No hay duda. Es claro, por obvio, que Dios no puso a cocinar a Adán y Eva en el Paraíso. Allí no cocinaban ni nada parecido. Tampoco iban al mercado los sábados, ni eran cocinillas de fin de semana. Ni una mala BBQ los domingos, al parecer. Nunca se ha sabido a qué dedicaban su tiempo libre, que era todo. Ni siquiera hoy día en la Wikipedia se explica. En realidad, allí nunca pasaba nada ni se cocía nada. ¡Puaggh, vaya muermo!

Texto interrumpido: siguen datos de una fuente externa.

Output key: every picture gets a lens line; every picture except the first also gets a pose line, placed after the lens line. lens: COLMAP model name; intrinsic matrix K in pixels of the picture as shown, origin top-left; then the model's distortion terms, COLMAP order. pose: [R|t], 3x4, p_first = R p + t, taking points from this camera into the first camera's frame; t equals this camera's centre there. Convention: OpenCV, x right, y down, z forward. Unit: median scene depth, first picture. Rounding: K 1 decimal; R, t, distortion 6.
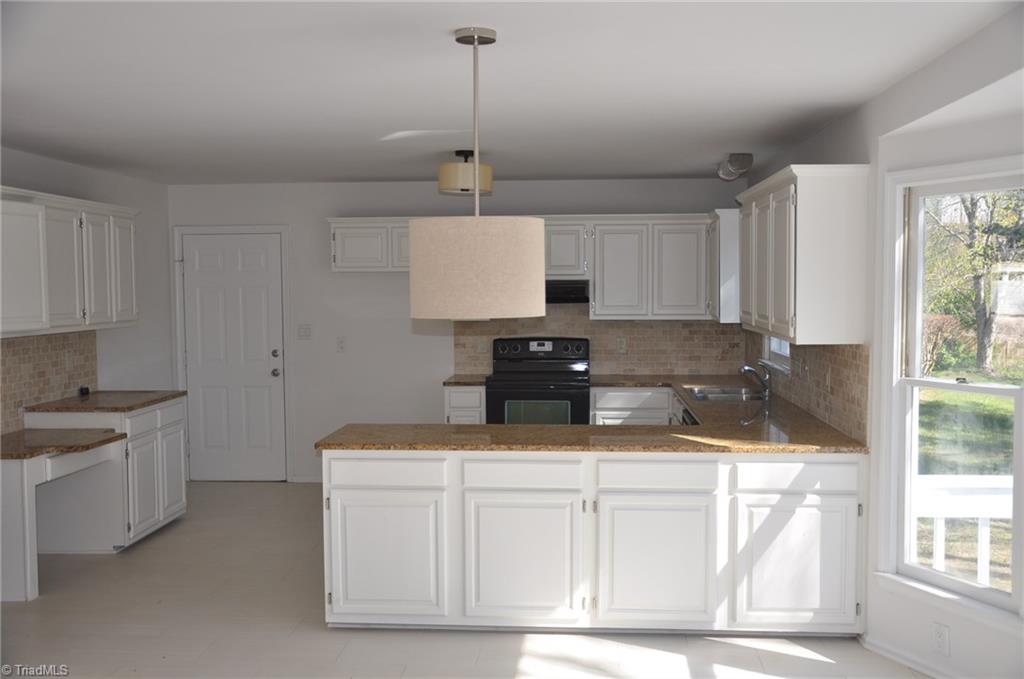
lens RADIAL K [[1032.0, 0, 511.6], [0, 1032.0, 341.7], [0, 0, 1]] dist [0.018507, 0.000000]
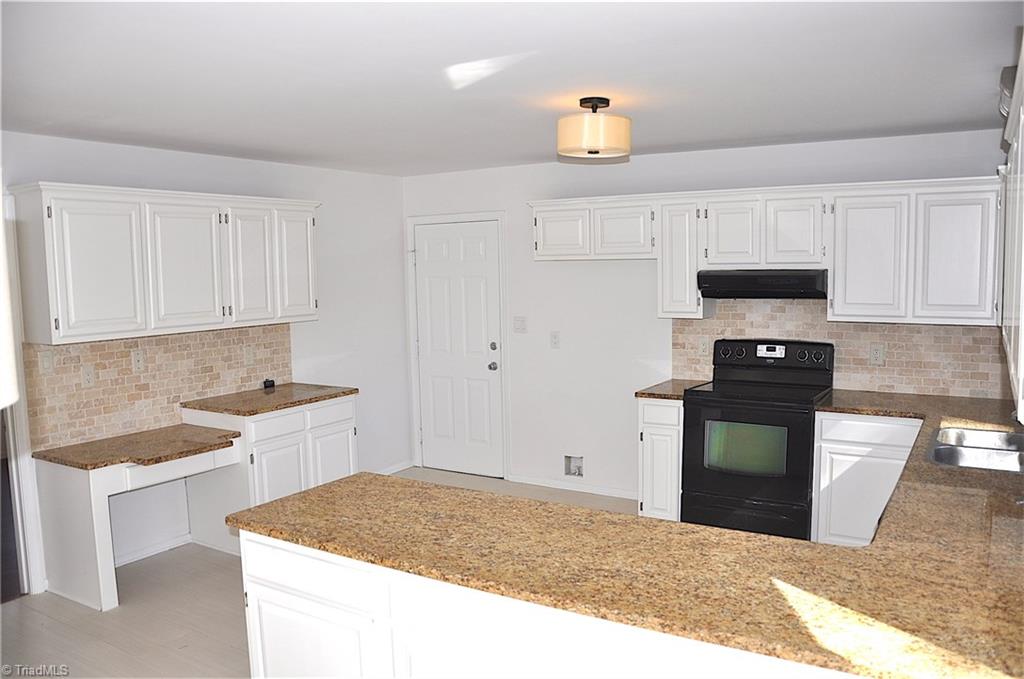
lens RADIAL K [[802.2, 0, 509.7], [0, 802.2, 354.9], [0, 0, 1]] dist [-0.116383, 0.027797]
pose [[0.888373, 0.041809, -0.457216, 0.135657], [-0.014983, 0.997955, 0.062143, -0.029257], [0.458879, -0.048355, 0.887182, 0.372011]]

Menos mal que luego todo cambió por mano del diablo y su serpentina y magnífica manzana. Gracias a ese sensual bocado de Eva que dejó marcados para todo el futuro sus dientes en la fruta y en la cabeza de Steve Jobs, hoy somos esos raros animales que cocinan. Claro, que a la pobre Eva y al género femenino no les salió gratis pues les cayó la del pulpo y ha venido hasta hoy pagando el pato -a la manzana- de su golosa osadía con el castigo divino-histórico de haber tenido que cocinar en las cavernas-casas de los hombres sin puñetera opción alternativa ni reconocimiento ni sueldo. Y mucho cuidadito ¡ehhhh! Que si aquello no estaba como ellos mandaban, las zurraban la badana; y si aquel día el torpe del varón no había sabido cazar, no había encontrado trabajo o se había cogido una cogorza del siete y no había nada que llevarse a la boca, las calentaban y eran el foco de su ira patriarcal. Y si por casualidad se les había ido la olla y se habían apañado para sacarse de su magín una receta nueva que aprovechaba hasta el último matojo y casquería, ¡uf!, no te digo trigo, primero las volvían a cascar y luego, a la hoguera con ellas, por brujas creativas, que hacerse un ferránadriá en aquel entonces estaba muy mal visto del tó. Condenadas y malditas por los siglos de los siglos, amén. Pero bueno, dejémoslo estar aquí que eso parece estar consabido ya, masticado y en aparentes vías de digestión. A ver para cuándo nos deja de chiflar el orto. Además, no es el tema que toca hoy. ¿O sí?
Volviendo pues al caso, digamos que ni Dios, ni Jesucristo ni el Espíritu Santo, en trinidad, parejita o por separado, pisaron siquiera la cocina ni metieron las manos en la masa: nunca supieron freir un huevo; jamás descabezaron ni despiezaron un pollo; en la vida, terrera o celestial, se marcaron un potaje; ni, por olvido siquiera, tuvieron intención de currarse unos boquerones en vinagre, aunque al vinate sí que le pegaban… y así ad eternum. Por cierto, tampoco a la virgen se la vio nunca mancharse las manos fregando los platos ni los cacharros.
Pero claro eso no hubiera tenido sentido alguno siendo, como era, inmaculada. Pues aunque la virginidad no esté ausente de la cocina, si que es absolutamente cierto que está reñida con ella -de ahí que las púberes no quieran saber ni flagüers de la cocina y que, después, la mayonesa se corte con la regla, como todos sabemos-, pues si bien son muchos los productos que se pueden ingerir tal cual nos los regala la naturaleza, más verdad es que la intervención de la mano humana, de la mano de la cocinera/o, es la que caracteriza la cocina, y al hacerlo se pierde toda virginidad sin duda alguna.
Así pues, concluimos que Satán es el obrador de la cocina y su alma pater y la mujer la obrera y su alma mater. La cuestión queda clara: todo lo bueno que nos ha dado la cocina, que nos ha dado tanto, se lo debemos a las “Lucys”, es decir, a Lucifer y a las mujeres, así que levantémosles ya la maldición ancestral que pesa sobre ellas, que ya es hora, y alabémosles el gusto y el curro: benditas sean.